Still the Wild West: Cody, Wyoming
There can’t be many lodgings which advertise nightly gun fights as a hotel amenity, but this is the wild West – more specifically, Cody, Wyoming. It’s the town William F. “Buffalo Bill” Cody put on the map. The nightly gun fights take place at the frontier hotel he built, called The Irma. Named for his youngest daughter, The Irma opened for business in 1902.
Today, The Irma sits in the center of a thriving little town, however that wasn’t always the case. Early photos show The Irma virtually alone on the barren landscape. Nevertheless, William Cody was a far-sighted individual and The Irma is still housing overnight guests after all these years. Cody’s rÃ?©sumÃ?© would also include Pony Express rider, Buffalo hunter, showman, frontiersman and a scout for the Union army.

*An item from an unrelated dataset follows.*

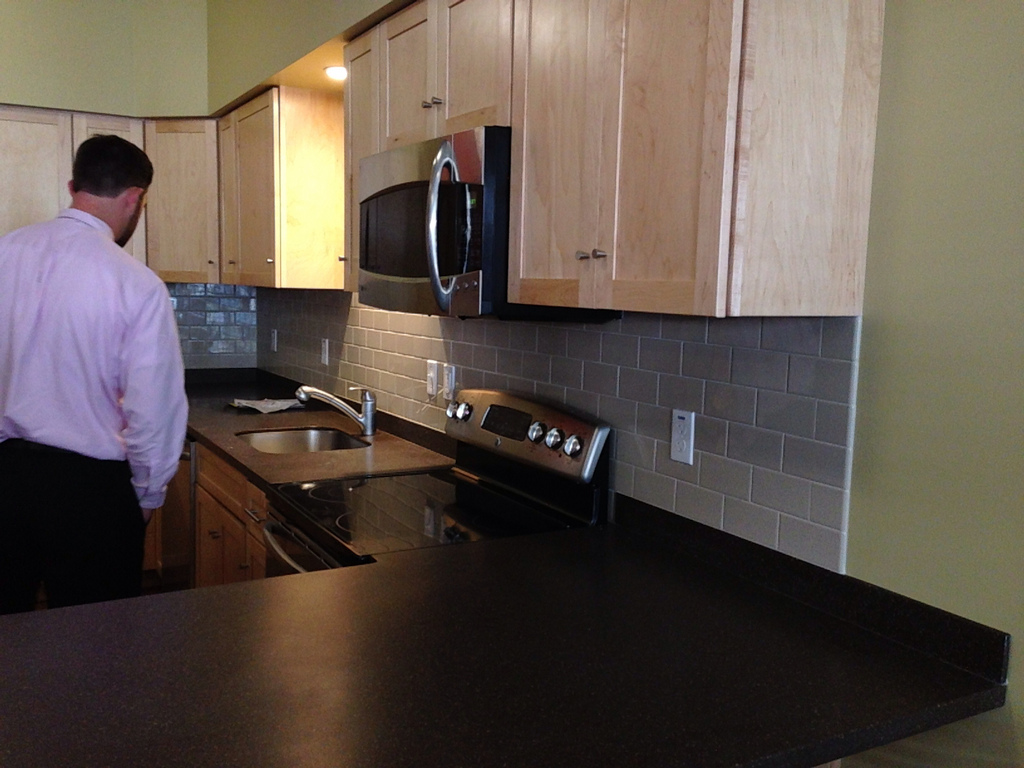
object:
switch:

Historians claim Buffalo Bill was the most famous man on the planet at the turn of the century. When he died in 1917, young boys across the nation sobbed at the loss of their hero. In the minds of many, Cody became the embodiment of the rough and tough men who challenged the American West.
I digress; back to our not-so-serious gunfight. Several hundred people had gathered on the porch of The Irma for the shoot-out. A one block section of the street was closed off and when the porch was full, more crowds assembled on either end.
The lanky narrator began the show and gave out prizes for the visitor who had traveled the furthest. On our evening, a young man from Turkey was the winner, with a family from Germany as second runner up. As you might expect Cody, with his signature hat and fancy duds, was part of the show. The likeness was exceptional. I could almost believe the real Buffalo Bill was standing next to The Irma, as he had over 100 years ago.
For a small town, population just under 9000, Cody, has plenty of attractions, most related to the Old West or to Bill Cody.
The complex of five museums which make up the Buffalo Bill Historical Center are the foremost attraction. A treasure trove of American history, it’s been called “the Smithsonian of the West” with good reason. If you have any interest in the old West, Cody, firearms, or Native Americans, this place is for you. Plan accordingly, as it could easily require a full day or longer to see everything.
From the glass windows in the Whitney Gallery of Western Art, one of the five, I caught a glimpse of the famous statue called The Scout. Positioned against a gorgeous backdrop of mountains, the statue depicts Cody on horseback as a young man. Gertrude Vanderbilt Whitney completed this work and it was dedicated in 1924. The image captures movement in an interesting fashion, while managing to convey both the larger-than-life figure of Cody, plus the vulnerability of the man set against the harsh West.
Everyone can enjoy the trolley tour of Cody, operated by an enthusiastic husband and wife team. The one hour tour covers the history of the town and passes various places of interest. Oldtime photographs, greatly enlarged, help to illustrate how the little town appeared in times past.
I will always remember Cody as the place I attended my first rodeo. In fact, it was a “first” rodeo for several in my group. What better place, since Cody is recognized as the rodeo capital of he world? The event runs nightly from June 1st to August 31st and has been on-going for over 50 years. Each year during the first few days of July, the town hosts the famous “Cody Stampede,” which draws top cowboys as well as rodeo fans from across the United States.
The rodeo has a set program each evening, which includes barrel racing. Both adults and children participated. Our cheers really grew loud when the youngsters flew out of the starting gate. Tots barely able to reach the stirrups poured their hearts into those few intense moments of testing themselves and their horses. Although it was a chilly night for June, excitement and munching Hot Tamales candies kept us warm.
Besides it’s general appeal, Cody is also a primary gateway city into Yellowstone National Park. Cody sits almost due east of the park, fifty-two miles from the park’s East Gate. Combining a visit to the town, along with Yellowstone makes an ideal western adventure.